* Textauszug
Norman Mailer war damals gerade auf dem Höhepunkt seines Erfolgs. Für seine Vietnamkriegs-Proteste-Reportage „Heere aus der Nacht“ hatte er gerade den ersten von zwei Pulitzer-Preisen gewonnen. Sein polemischer Essay „Prisoners of Sex“ war Auslöser für diese öffentliche Debatte „A Dialogue on Womens’s Liberation“. Als seine Kontrahentinnen waren die australische Publizistin Germaine Greer, die kurz zuvor „The Female Eunuch“ veröffentlicht hatte, und – nach mehren prominenten Absagen – die lesbische „Village Voice“-Kolumnistin Jill Johnston auserkoren.

Die beiden legendären US-Dokumentarfilmer Chris Hegedus und D.A. Pennebaker, Pioniere des Direct Cinema, waren live dabei und veröffentlichten aus diesem Material fast ein Jahrzehnt später (1979) den Film „Town Bloody Hall“. Dieses Zeitdokument wird nur selten gezeigt, lief allerdings früher regelmäßig im Münchner Programmkino Lupe 2. Wer jemals die Chance hatte, dieses Werk zu sehen, kann bestätigen, dass der Titel „Town Bloody Hall“ treffend gewählt ist: in dieser Diskussion brannte die Luft. Hegedus und Pennebaker fingen das Dreiecksverhältnis der Hauptakteur*innen exzellent ein: Zum einen zeigt der Film den machistischen Narzissmus des Starautors Norman Mailer, aber auch seine Ratlosigkeit, als Johnston ihr Manifest vortrug, dass jede Frau lesbisch sei. Er zeigt aber auch den Flirt und die begehrenden Blicke zwischen Greer und Johnston. Selbstverständlich hält er auch die vielen empörten Zwischenrufe und Aufwallungen des Publikums fest.

Die Idee, dieses historische Dokument aus der Geschichte der Frauenbewegung in einem Re-Enactment einer breiteren Öffentlichkeit neu zugänglich zu machen, ist verdienstvoll. Die Wooster Group stößt in ihrer Produktion, die 2017 kurz vor Beginn der #metoo-Debatte in New York Premiere hatte, aber deutlich an ihre Grenzen. Während ausgewählte Archiv-Aufnahmen auf einem Bildschirm im Hintergrund flimmern, sprechen die Spieler*innen lippensynchron mit, fallen aber auch immer wieder aus der Rolle und setzen sich beispielsweise Pappkrönchen auf. Es ist schon eine Leistung, eine derart mitreißende Debatte zu einem derart belanglosen Abend zu verzwergen, der dem Vorbild nicht mehr gerecht wird.

* Aufgabenstellung
Wie lautet der Abschnitt des Textauszugs zwischen „Norman Mailer war“ und „Jill Johnston auserkoren.“, beide einschließlich, wenn man darin „Publizistin“ durch „Autorin“ ersetzt?

* Liste der Datensätze
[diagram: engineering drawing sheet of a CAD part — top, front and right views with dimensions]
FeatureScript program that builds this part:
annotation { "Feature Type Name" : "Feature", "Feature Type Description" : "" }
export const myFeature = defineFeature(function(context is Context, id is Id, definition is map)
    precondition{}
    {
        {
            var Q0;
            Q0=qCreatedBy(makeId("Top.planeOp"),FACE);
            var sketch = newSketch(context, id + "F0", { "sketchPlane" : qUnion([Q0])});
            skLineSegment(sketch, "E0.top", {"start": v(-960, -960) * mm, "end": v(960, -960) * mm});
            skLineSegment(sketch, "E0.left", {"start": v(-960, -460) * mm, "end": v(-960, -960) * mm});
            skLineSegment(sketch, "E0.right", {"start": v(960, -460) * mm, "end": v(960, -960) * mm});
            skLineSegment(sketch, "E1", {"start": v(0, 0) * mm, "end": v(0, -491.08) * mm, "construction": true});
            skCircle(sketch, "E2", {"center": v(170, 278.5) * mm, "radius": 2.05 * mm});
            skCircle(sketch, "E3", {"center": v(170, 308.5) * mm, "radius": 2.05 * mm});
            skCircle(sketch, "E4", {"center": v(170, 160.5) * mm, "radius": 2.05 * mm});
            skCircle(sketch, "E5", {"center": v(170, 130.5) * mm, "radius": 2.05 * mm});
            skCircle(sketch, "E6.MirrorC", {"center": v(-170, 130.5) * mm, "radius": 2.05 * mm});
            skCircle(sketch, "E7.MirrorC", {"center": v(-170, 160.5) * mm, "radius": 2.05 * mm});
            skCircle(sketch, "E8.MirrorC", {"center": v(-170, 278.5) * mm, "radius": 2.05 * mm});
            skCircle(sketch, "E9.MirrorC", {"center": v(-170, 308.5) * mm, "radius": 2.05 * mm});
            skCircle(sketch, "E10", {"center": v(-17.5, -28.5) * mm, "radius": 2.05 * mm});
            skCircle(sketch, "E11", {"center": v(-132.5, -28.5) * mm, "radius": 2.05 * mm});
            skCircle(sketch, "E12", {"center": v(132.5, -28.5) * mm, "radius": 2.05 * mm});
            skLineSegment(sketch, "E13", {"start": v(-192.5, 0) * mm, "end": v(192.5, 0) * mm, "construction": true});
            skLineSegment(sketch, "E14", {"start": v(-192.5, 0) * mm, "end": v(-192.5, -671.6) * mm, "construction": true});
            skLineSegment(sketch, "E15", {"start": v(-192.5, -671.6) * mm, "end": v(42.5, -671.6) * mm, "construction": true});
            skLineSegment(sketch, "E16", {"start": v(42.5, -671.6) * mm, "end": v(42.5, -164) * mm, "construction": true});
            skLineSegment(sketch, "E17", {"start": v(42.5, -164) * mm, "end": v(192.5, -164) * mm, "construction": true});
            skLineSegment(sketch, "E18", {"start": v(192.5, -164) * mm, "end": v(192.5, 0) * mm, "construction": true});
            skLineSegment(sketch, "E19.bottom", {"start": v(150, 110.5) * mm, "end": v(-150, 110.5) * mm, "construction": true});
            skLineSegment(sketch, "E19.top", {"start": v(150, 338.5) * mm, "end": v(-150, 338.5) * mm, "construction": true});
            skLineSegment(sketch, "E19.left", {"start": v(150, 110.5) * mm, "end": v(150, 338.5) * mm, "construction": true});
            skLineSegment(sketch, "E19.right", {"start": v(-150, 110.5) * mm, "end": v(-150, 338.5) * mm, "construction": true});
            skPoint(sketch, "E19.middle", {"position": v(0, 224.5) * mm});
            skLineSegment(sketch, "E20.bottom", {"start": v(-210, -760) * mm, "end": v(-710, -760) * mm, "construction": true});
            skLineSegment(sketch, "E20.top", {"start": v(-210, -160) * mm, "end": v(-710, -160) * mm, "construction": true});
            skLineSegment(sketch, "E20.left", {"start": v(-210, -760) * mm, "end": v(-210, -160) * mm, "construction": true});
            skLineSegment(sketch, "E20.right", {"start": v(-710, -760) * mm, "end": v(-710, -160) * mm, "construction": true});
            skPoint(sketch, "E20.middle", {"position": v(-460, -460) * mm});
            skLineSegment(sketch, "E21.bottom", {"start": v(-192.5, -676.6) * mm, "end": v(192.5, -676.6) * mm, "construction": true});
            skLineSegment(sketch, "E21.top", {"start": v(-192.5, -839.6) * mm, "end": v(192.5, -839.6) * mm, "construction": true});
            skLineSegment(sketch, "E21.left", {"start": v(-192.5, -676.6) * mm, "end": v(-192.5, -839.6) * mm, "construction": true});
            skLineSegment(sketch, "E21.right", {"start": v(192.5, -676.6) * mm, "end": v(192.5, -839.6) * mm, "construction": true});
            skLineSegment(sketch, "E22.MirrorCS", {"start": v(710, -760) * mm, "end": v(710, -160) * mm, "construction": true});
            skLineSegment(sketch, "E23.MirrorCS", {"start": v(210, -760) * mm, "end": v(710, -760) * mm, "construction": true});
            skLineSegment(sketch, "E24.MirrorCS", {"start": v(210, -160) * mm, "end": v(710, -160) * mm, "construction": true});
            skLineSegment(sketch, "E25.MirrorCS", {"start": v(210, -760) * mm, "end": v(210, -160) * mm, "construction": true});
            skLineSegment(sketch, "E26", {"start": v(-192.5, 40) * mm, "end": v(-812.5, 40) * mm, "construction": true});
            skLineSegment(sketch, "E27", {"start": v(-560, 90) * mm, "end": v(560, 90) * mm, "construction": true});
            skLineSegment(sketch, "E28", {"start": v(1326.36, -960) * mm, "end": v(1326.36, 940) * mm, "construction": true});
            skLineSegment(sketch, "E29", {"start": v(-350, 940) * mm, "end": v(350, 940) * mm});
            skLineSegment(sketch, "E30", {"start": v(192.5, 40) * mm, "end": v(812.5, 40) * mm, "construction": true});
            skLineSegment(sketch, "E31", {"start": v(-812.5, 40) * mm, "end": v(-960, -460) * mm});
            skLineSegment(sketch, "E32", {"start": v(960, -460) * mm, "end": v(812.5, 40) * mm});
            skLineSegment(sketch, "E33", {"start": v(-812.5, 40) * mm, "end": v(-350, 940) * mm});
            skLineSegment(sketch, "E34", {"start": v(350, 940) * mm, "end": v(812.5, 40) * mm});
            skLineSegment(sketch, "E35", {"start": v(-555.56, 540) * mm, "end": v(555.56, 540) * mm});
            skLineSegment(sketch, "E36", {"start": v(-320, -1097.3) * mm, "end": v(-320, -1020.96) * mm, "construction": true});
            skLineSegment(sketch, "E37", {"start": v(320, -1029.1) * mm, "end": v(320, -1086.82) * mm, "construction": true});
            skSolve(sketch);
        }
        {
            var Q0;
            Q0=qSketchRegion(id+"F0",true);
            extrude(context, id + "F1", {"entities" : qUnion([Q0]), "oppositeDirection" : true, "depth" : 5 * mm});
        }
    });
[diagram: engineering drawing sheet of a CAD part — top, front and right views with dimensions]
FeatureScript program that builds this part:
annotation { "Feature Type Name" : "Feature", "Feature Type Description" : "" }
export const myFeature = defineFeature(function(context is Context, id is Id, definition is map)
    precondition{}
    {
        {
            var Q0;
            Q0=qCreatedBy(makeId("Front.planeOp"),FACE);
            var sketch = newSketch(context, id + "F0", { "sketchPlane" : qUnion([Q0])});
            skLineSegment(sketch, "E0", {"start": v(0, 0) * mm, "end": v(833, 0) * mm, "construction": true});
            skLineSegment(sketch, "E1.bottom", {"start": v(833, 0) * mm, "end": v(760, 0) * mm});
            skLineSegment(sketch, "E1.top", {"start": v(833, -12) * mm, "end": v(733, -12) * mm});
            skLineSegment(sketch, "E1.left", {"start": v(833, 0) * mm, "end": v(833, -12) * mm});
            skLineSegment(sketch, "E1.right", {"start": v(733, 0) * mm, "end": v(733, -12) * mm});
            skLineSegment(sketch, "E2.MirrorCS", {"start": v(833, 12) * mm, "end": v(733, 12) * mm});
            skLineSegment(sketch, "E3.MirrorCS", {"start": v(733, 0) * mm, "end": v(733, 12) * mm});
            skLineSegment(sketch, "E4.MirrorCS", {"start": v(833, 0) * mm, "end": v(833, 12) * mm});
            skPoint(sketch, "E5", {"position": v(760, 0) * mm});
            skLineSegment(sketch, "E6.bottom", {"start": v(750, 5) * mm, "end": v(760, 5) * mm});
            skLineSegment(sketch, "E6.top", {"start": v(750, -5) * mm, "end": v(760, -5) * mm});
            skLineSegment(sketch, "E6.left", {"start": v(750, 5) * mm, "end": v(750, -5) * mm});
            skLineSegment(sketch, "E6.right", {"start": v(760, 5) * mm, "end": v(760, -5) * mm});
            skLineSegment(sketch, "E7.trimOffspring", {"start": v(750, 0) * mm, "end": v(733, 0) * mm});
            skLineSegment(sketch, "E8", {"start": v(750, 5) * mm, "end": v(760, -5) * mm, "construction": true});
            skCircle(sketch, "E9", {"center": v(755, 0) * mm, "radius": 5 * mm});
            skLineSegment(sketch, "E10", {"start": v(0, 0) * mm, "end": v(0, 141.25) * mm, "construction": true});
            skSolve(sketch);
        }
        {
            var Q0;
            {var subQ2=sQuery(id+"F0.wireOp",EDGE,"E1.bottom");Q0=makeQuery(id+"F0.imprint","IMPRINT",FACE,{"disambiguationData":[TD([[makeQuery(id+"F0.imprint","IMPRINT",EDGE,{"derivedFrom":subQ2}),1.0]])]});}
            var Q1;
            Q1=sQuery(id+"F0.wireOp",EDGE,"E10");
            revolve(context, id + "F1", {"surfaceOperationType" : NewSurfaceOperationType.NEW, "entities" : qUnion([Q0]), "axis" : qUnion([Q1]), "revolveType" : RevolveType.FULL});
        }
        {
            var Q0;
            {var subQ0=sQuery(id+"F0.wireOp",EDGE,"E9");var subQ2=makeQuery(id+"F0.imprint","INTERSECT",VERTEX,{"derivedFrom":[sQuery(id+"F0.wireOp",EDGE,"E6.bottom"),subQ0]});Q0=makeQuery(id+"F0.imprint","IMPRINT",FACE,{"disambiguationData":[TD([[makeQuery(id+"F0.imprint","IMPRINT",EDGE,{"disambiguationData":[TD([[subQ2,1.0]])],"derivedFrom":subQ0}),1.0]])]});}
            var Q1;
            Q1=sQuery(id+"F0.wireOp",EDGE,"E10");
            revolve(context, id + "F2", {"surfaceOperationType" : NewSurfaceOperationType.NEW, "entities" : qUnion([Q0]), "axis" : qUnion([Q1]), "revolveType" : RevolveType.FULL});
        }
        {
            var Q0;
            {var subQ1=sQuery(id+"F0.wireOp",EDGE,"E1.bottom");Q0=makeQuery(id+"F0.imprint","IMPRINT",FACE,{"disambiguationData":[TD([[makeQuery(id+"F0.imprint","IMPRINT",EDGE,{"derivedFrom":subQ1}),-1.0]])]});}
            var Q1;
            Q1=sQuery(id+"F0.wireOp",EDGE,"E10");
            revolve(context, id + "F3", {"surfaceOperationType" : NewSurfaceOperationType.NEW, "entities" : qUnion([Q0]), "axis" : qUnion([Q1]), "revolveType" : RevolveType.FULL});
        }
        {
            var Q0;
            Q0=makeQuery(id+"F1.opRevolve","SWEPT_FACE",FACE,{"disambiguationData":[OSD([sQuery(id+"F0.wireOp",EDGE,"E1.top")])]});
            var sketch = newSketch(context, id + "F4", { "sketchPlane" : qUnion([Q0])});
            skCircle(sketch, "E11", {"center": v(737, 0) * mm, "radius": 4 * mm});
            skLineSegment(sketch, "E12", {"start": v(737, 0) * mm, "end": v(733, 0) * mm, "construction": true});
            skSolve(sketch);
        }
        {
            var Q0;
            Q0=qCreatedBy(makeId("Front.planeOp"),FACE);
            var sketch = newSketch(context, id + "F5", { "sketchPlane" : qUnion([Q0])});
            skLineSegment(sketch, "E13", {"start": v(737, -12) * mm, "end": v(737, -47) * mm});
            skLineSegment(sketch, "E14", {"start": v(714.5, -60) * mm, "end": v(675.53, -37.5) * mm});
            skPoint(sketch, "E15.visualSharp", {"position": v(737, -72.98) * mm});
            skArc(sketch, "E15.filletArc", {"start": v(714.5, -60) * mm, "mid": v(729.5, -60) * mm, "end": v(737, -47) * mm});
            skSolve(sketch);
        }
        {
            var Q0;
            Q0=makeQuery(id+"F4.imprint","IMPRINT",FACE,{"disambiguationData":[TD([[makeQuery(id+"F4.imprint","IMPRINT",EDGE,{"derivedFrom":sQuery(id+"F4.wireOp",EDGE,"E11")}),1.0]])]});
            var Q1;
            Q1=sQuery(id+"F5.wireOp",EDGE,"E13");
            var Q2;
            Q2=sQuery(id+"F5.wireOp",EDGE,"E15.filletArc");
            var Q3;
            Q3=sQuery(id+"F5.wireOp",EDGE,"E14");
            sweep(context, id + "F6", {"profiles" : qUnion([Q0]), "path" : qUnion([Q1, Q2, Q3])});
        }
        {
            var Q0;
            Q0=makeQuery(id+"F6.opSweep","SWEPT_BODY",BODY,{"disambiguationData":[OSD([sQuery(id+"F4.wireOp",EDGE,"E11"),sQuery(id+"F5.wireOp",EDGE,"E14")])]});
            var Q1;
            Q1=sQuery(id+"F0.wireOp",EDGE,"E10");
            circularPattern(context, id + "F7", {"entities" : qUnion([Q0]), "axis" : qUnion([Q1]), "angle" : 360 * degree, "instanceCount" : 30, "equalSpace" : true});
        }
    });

* Erledigte Aufgabe
Norman Mailer war damals gerade auf dem Höhepunkt seines Erfolgs. Für seine Vietnamkriegs-Proteste-Reportage „Heere aus der Nacht“ hatte er gerade den ersten von zwei Pulitzer-Preisen gewonnen. Sein polemischer Essay „Prisoners of Sex“ war Auslöser für diese öffentliche Debatte „A Dialogue on Womens’s Liberation“. Als seine Kontrahentinnen waren die australische Autorin Germaine Greer, die kurz zuvor „The Female Eunuch“ veröffentlicht hatte, und – nach mehren prominenten Absagen – die lesbische „Village Voice“-Kolumnistin Jill Johnston auserkoren.